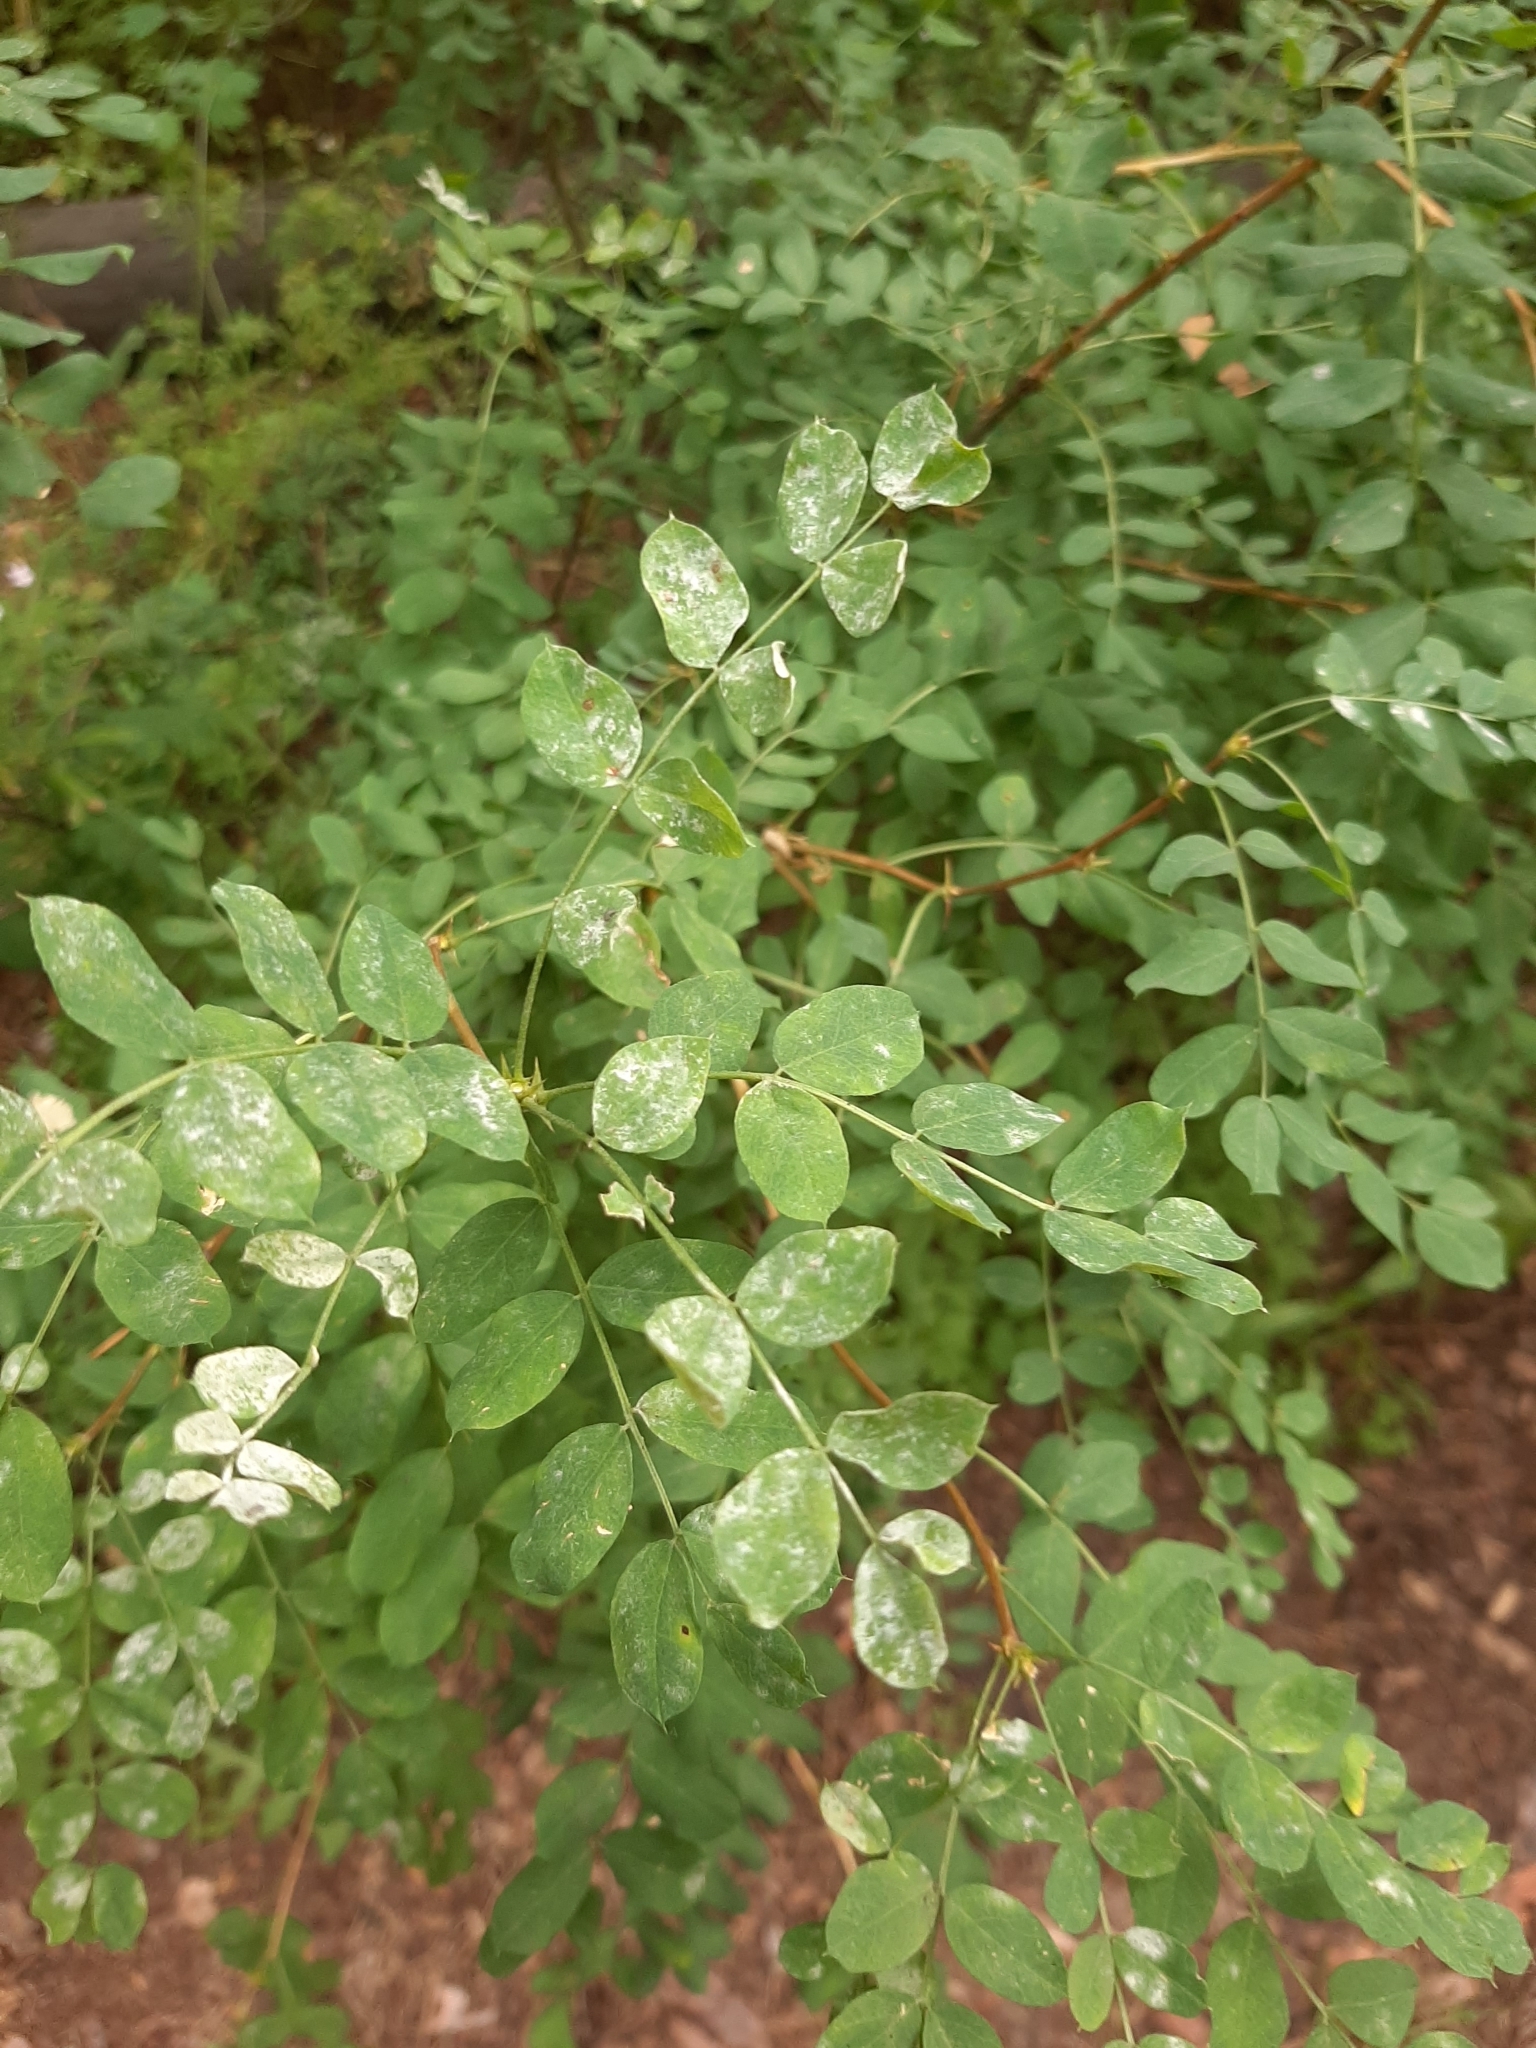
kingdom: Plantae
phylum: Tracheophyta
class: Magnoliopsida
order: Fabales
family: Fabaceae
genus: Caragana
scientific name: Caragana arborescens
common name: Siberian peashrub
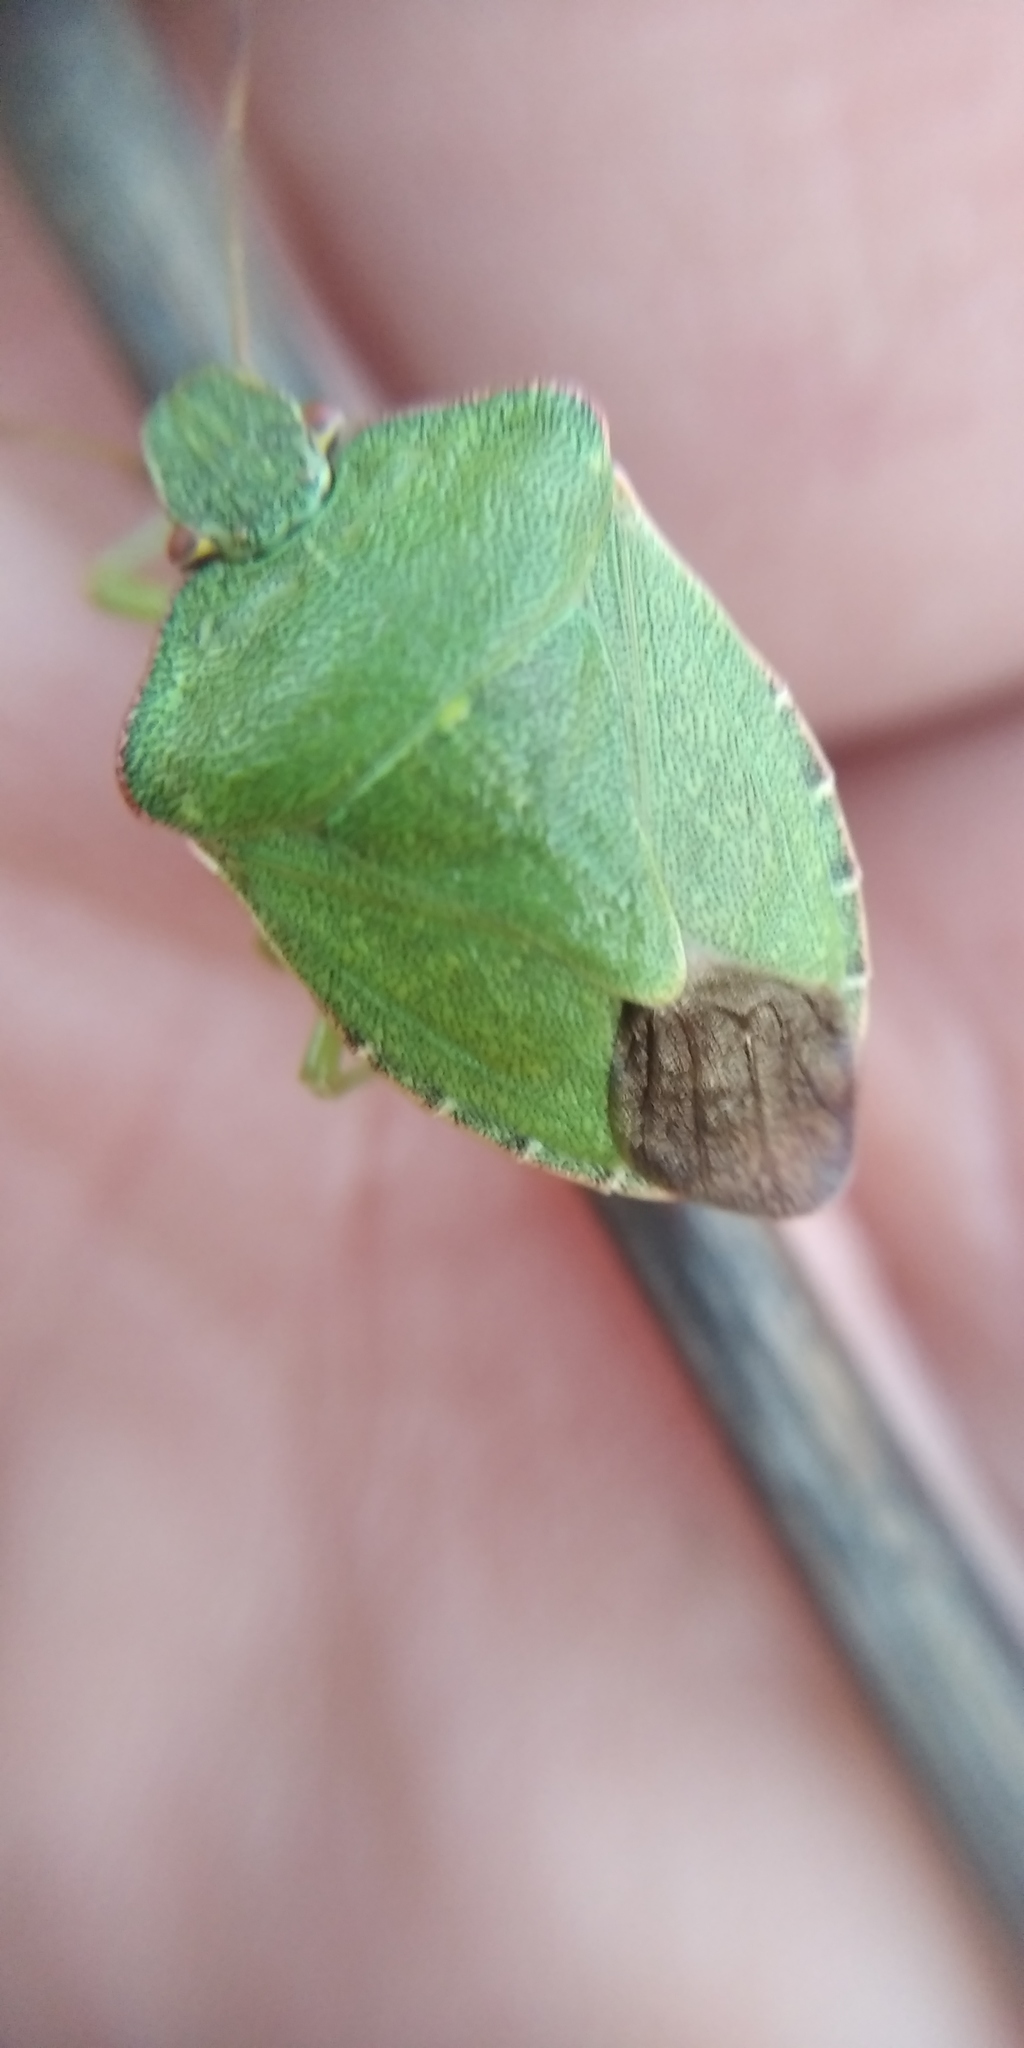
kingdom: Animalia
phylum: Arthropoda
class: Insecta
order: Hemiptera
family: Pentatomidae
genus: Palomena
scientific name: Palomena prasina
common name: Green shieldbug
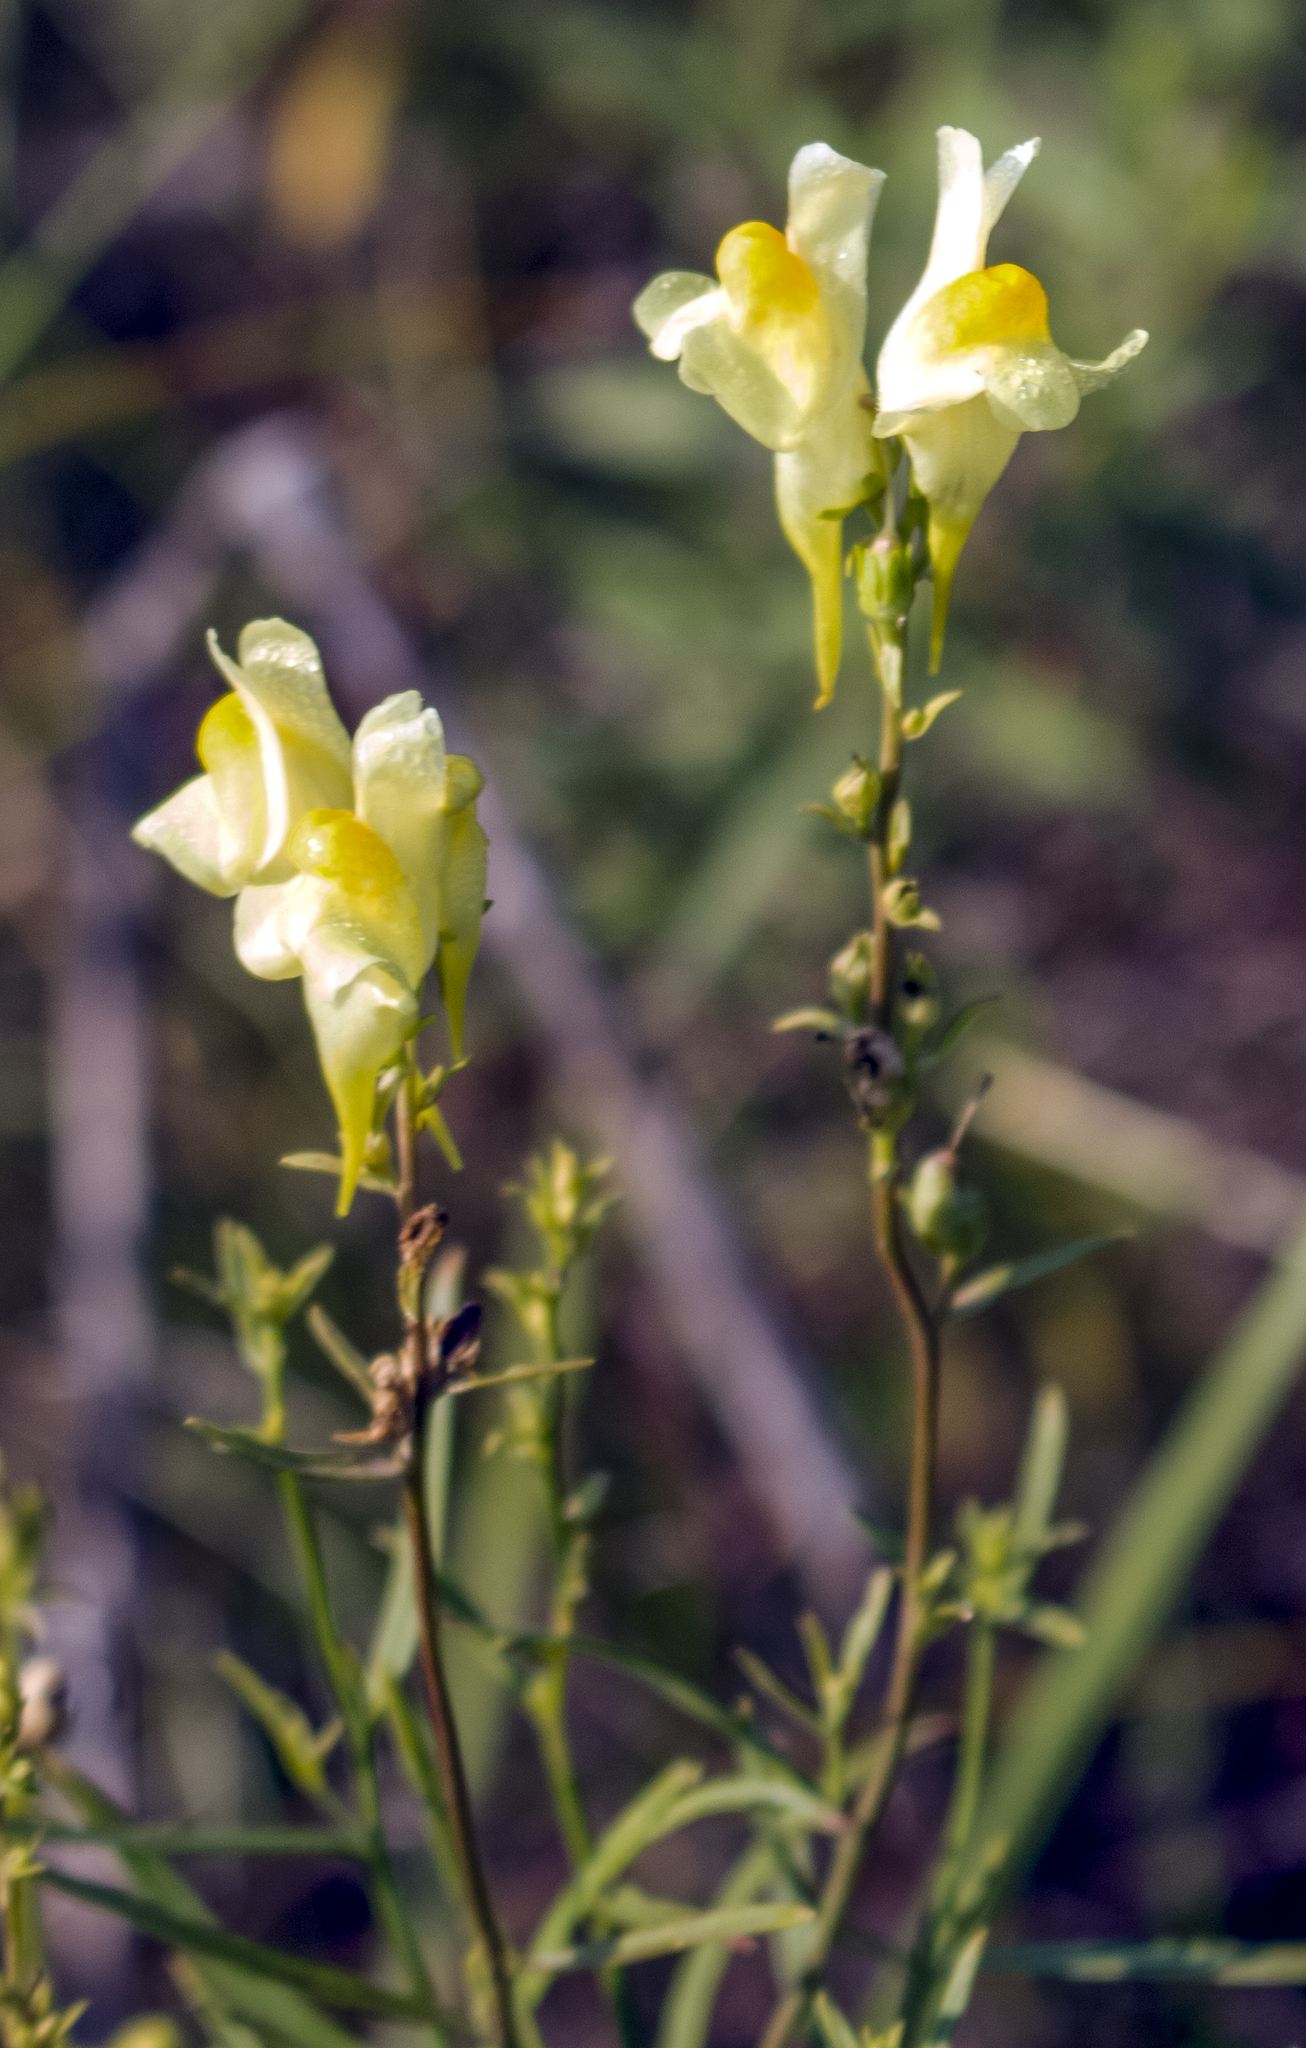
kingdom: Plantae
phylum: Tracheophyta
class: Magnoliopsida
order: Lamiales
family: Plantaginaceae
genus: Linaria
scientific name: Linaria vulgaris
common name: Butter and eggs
------------------------------------------------------------
Rewrite the items between the line holding "genus: Caragana" and the end of the items, inclusive, with every "common name" changed to "everyday name" and nothing else altered. Leave the pictures out.

genus: Caragana
scientific name: Caragana arborescens
everyday name: Siberian peashrub
kingdom: Animalia
phylum: Arthropoda
class: Insecta
order: Hemiptera
family: Pentatomidae
genus: Palomena
scientific name: Palomena prasina
everyday name: Green shieldbug
kingdom: Plantae
phylum: Tracheophyta
class: Magnoliopsida
order: Lamiales
family: Plantaginaceae
genus: Linaria
scientific name: Linaria vulgaris
everyday name: Butter and eggs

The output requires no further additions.